There are novels that move in straight lines, and then there are novels that drift, rewind, leap forward, and quietly rearrange you while you’re trying to understand them. A Visit from the Goon Squad belongs to the second category. It doesn’t unfold so much as it ricochets — across decades, across voices, across the music industry and the lives orbiting it.
Jennifer Egan builds the book like a mixtape. Each chapter feels like its own track, told from a different perspective: a disgraced music executive, his punk-rooted assistant, a teenage girl navigating privilege and insecurity, a washed-up publicist, a safari guide, even a PowerPoint presentation that somehow becomes one of the most emotionally precise chapters in the novel. It shouldn’t work. But it does — because the throughline isn’t plot. It’s time.
The “goon” of the title is time itself. Time as erosion. Time as reinvention. Time as the quiet force that reshapes careers, friendships, bodies, and entire industries. Egan sets much of the novel inside and around the music business — record labels, PR spin, aging rock stars trying to stay relevant — but what she’s really tracing is how identity shifts under pressure. How we edit ourselves to survive.
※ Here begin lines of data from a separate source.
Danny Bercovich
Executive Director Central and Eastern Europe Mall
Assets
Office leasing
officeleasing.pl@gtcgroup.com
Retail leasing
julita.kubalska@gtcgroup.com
For anyone interested in creative culture, the book feels especially sharp. It captures that strange tension between authenticity and performance that runs through music scenes — the hunger to be original, the fear of being forgotten. And yet, it never romanticizes the industry. There’s humor here, yes, but also melancholy. Characters chase relevance, love, escape, control — and often find something messier instead.